Data excerpts:

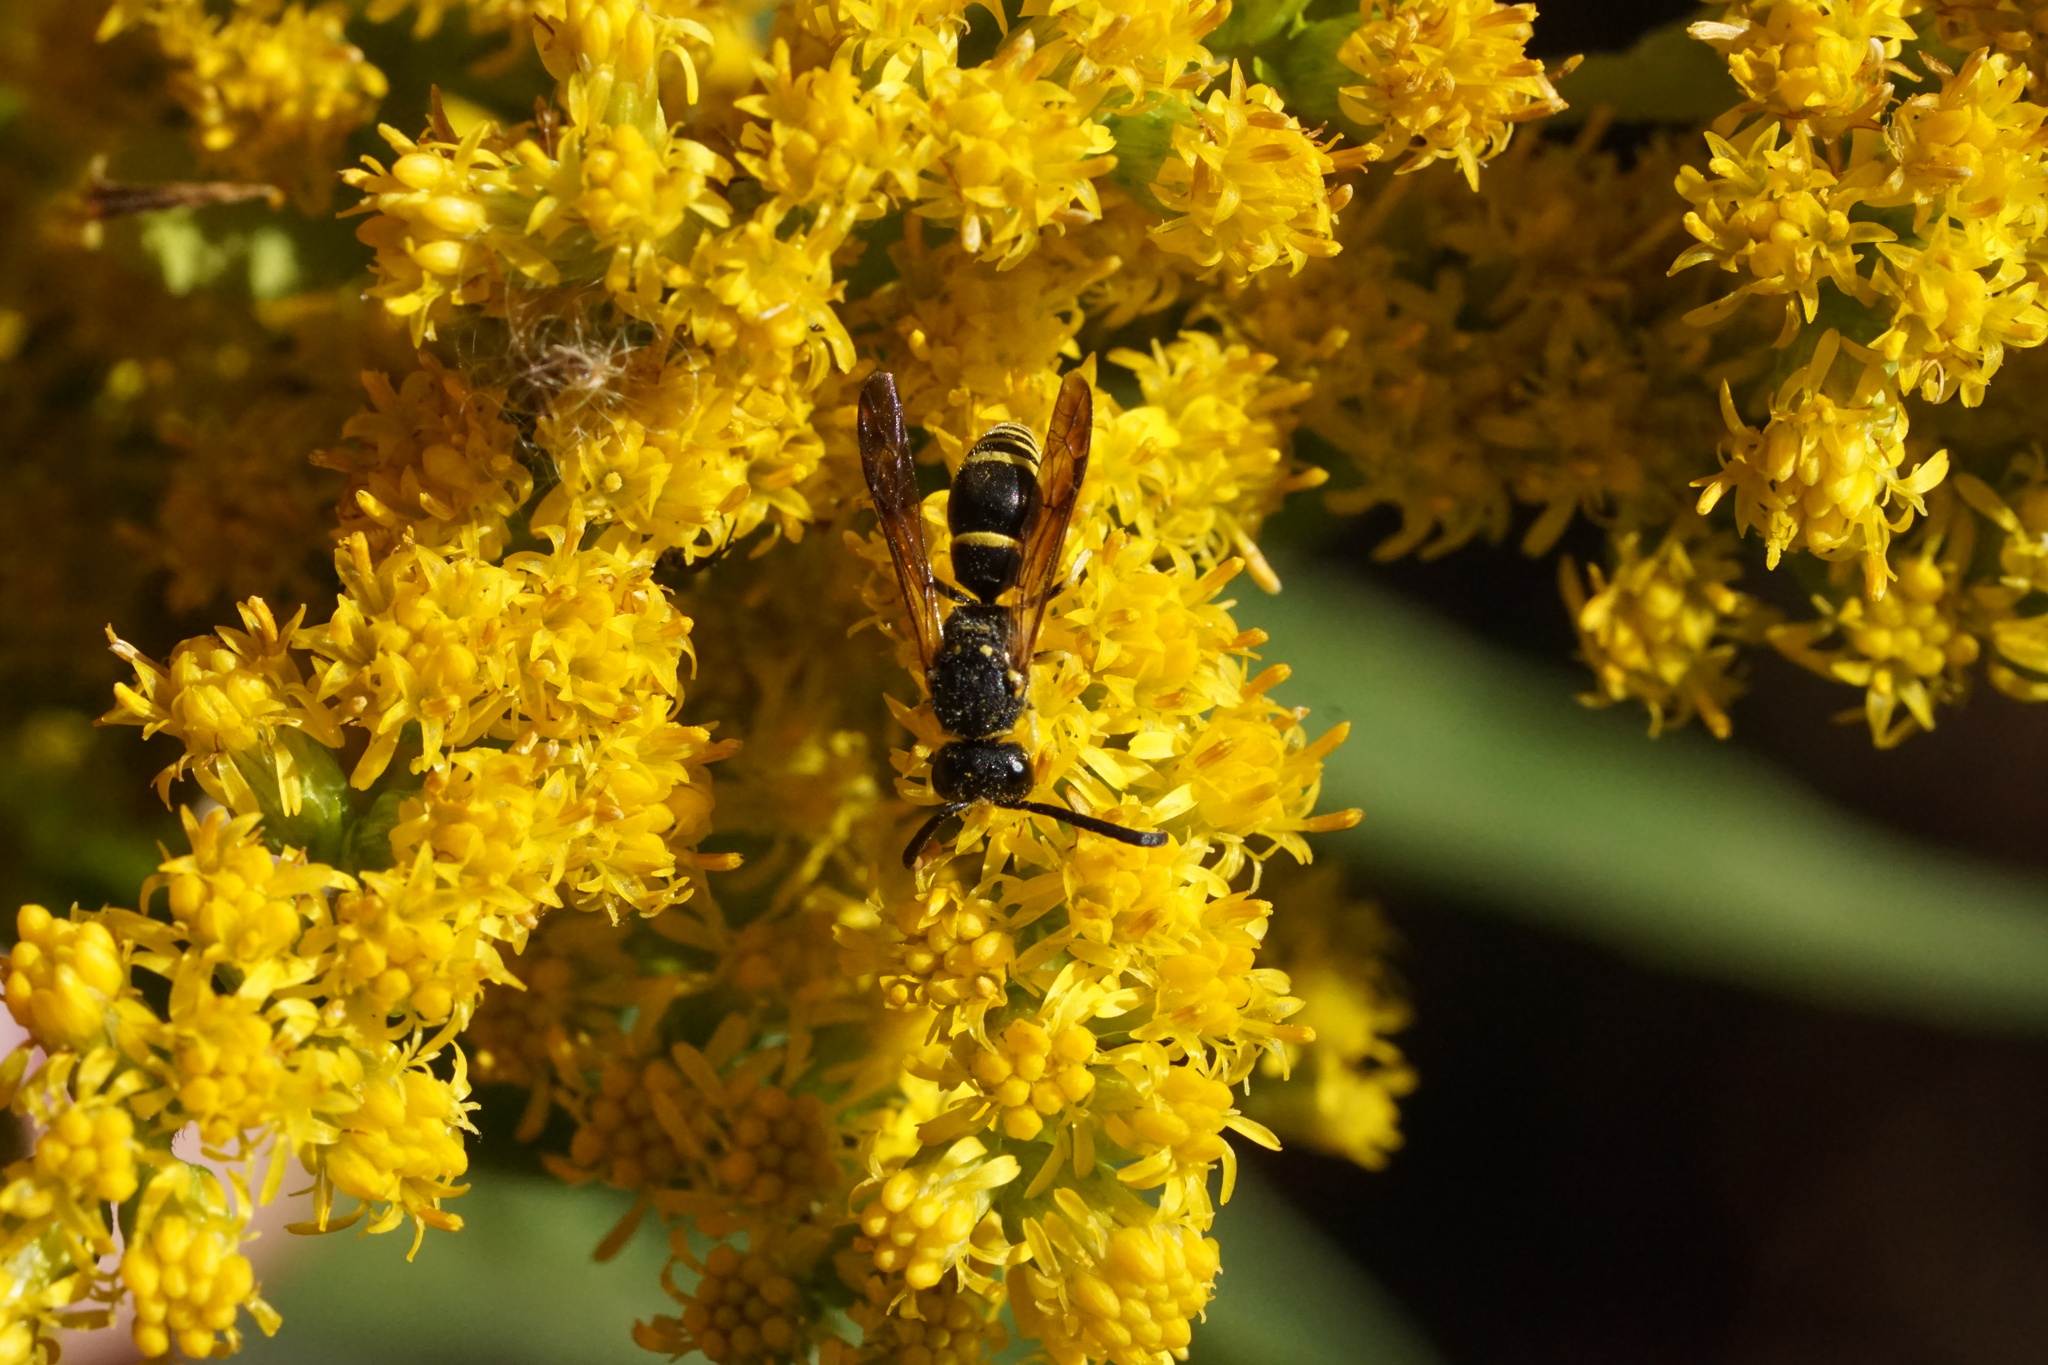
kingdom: Animalia
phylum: Arthropoda
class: Insecta
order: Hymenoptera
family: Vespidae
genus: Ancistrocerus
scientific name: Ancistrocerus adiabatus
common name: Bramble mason wasp
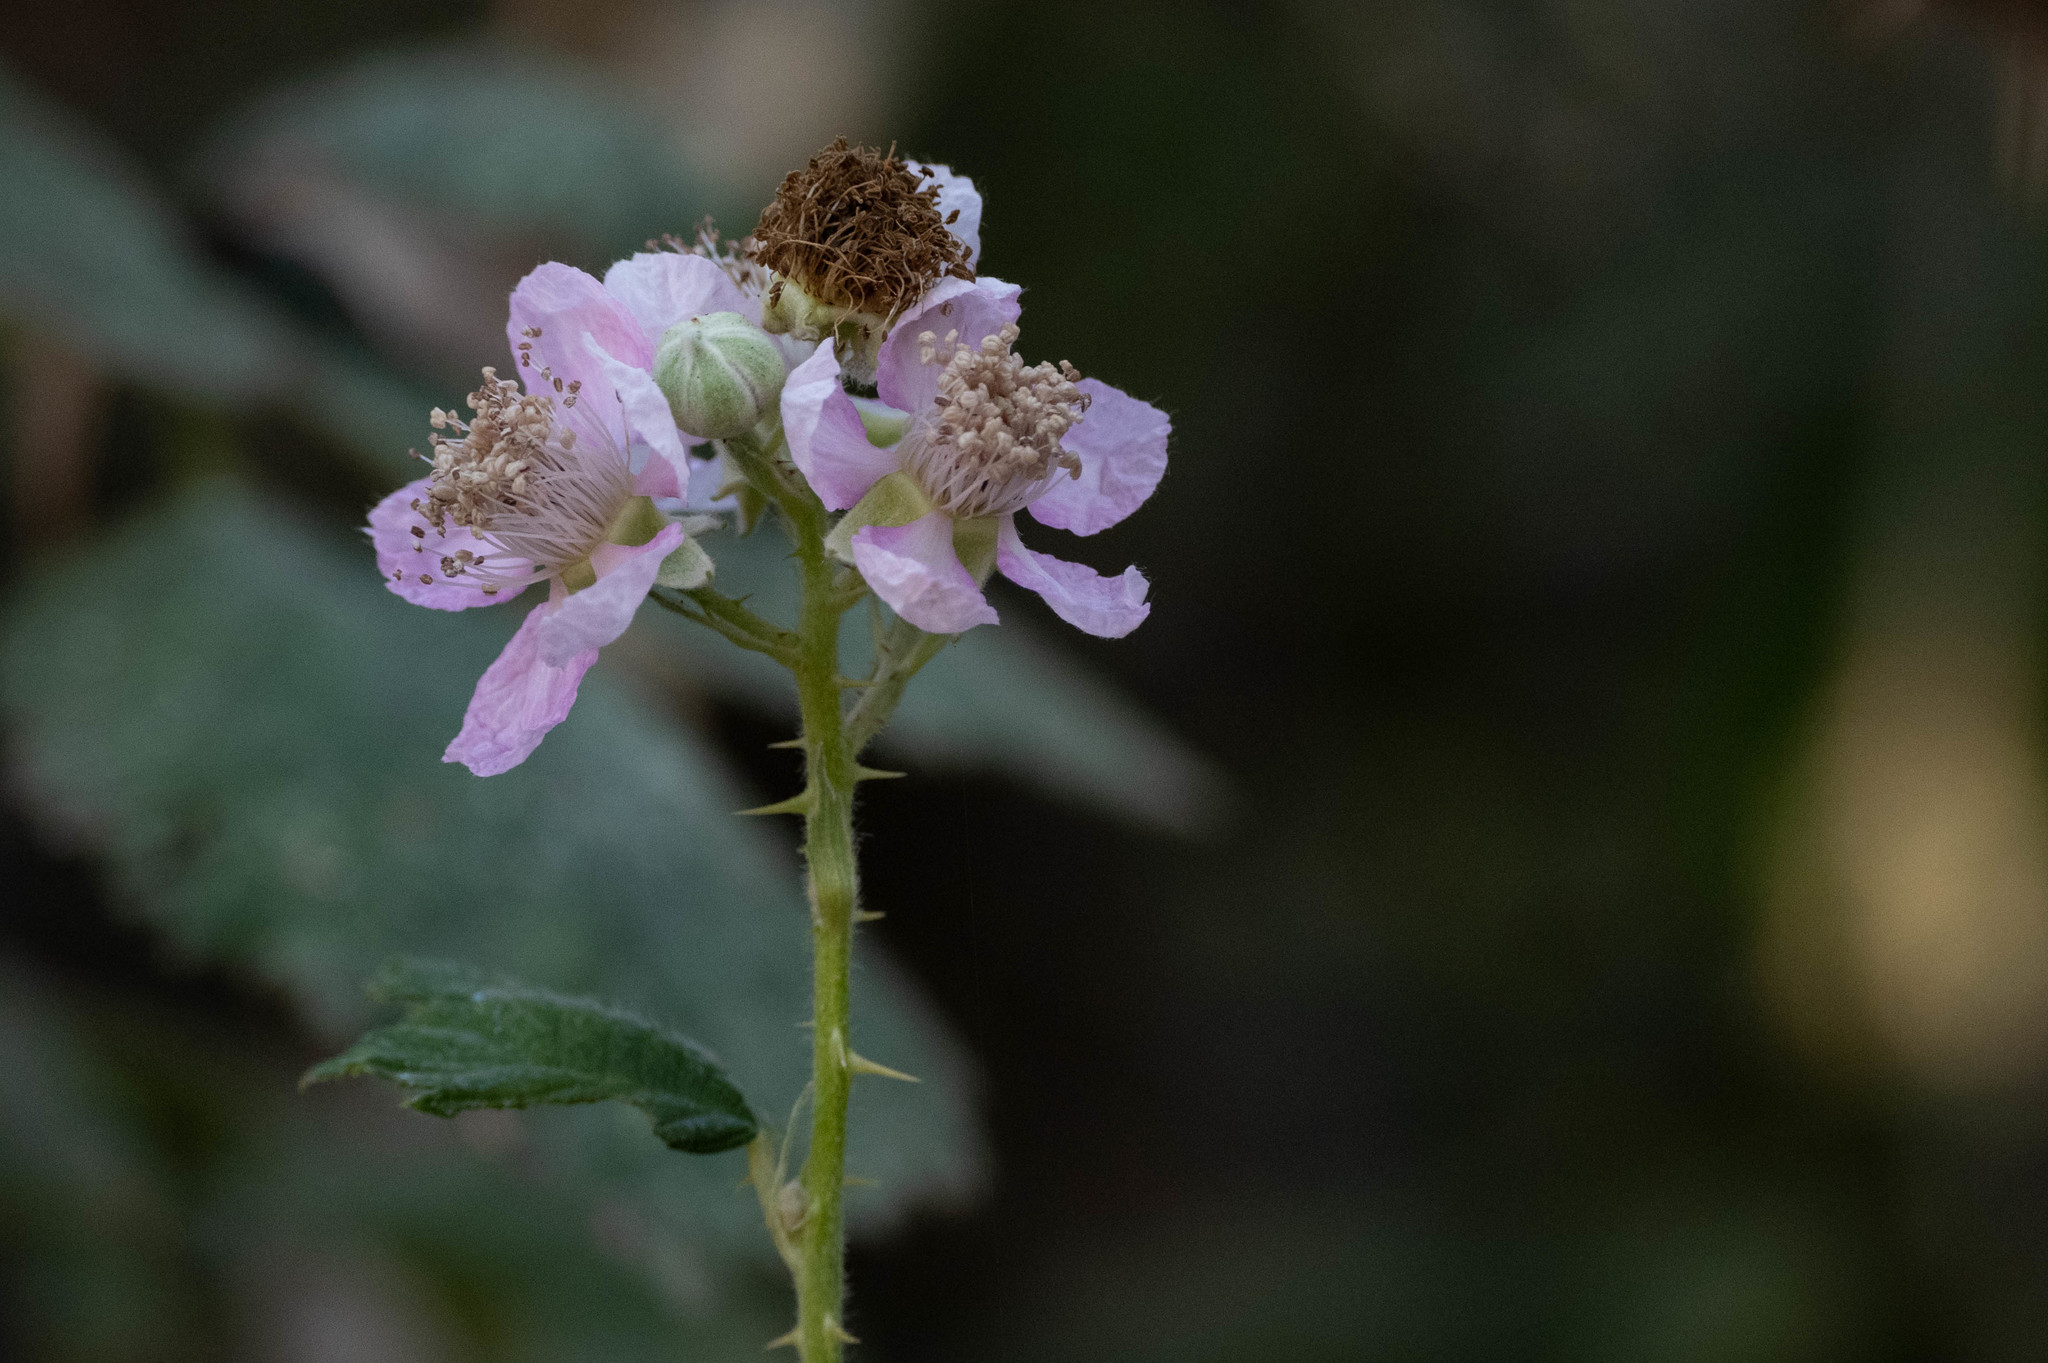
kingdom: Plantae
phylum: Tracheophyta
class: Magnoliopsida
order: Rosales
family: Rosaceae
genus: Rubus
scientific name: Rubus armeniacus
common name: Himalayan blackberry
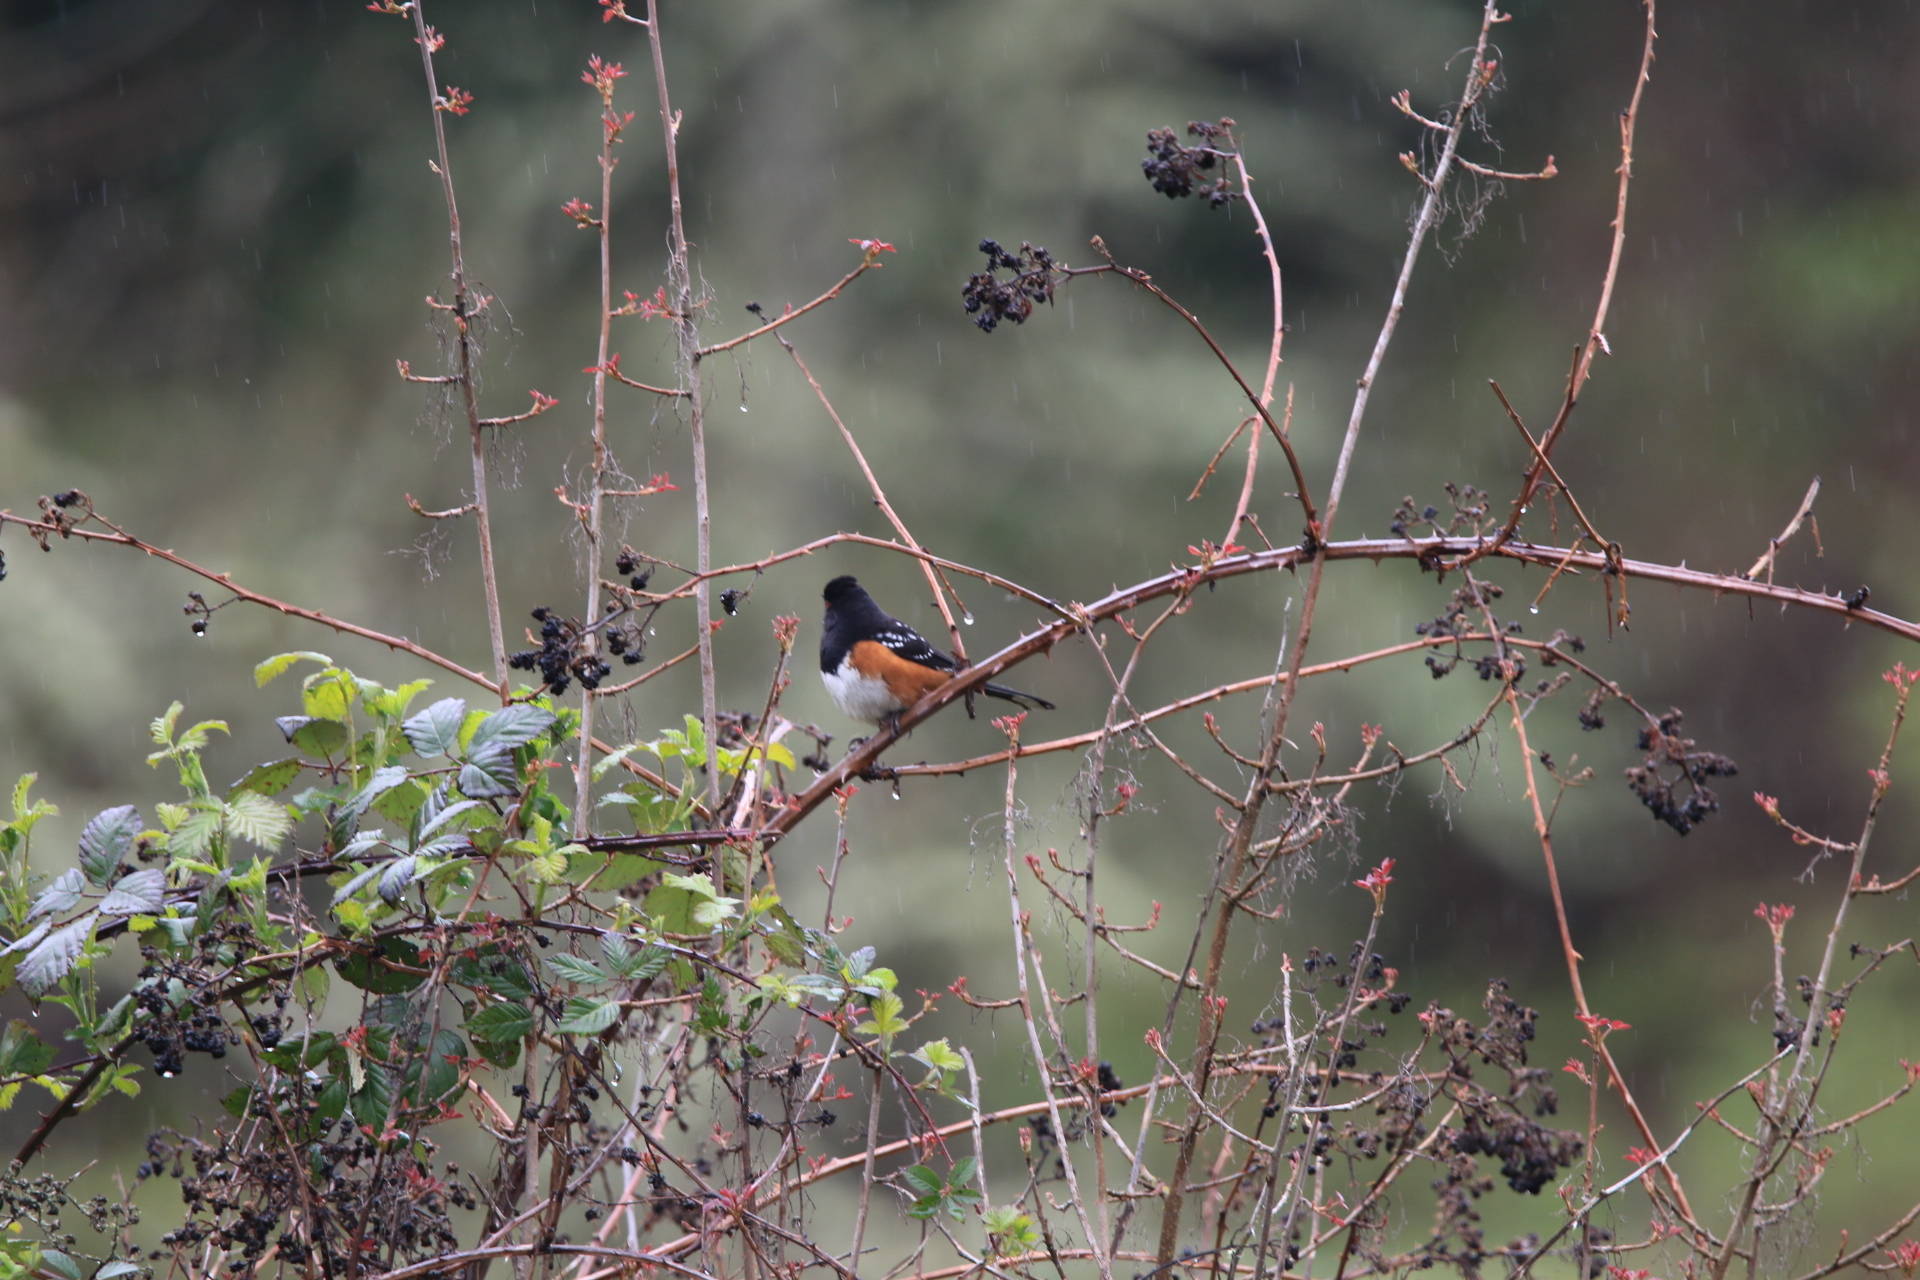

Exercise → Can you arrange the lines in the material above as a numbered list, dropping any blank lines? Keep the pictures out of your answer.

Result →
1. kingdom: Animalia
2. phylum: Arthropoda
3. class: Insecta
4. order: Hymenoptera
5. family: Vespidae
6. genus: Ancistrocerus
7. scientific name: Ancistrocerus adiabatus
8. common name: Bramble mason wasp
9. kingdom: Plantae
10. phylum: Tracheophyta
11. class: Magnoliopsida
12. order: Rosales
13. family: Rosaceae
14. genus: Rubus
15. scientific name: Rubus armeniacus
16. common name: Himalayan blackberry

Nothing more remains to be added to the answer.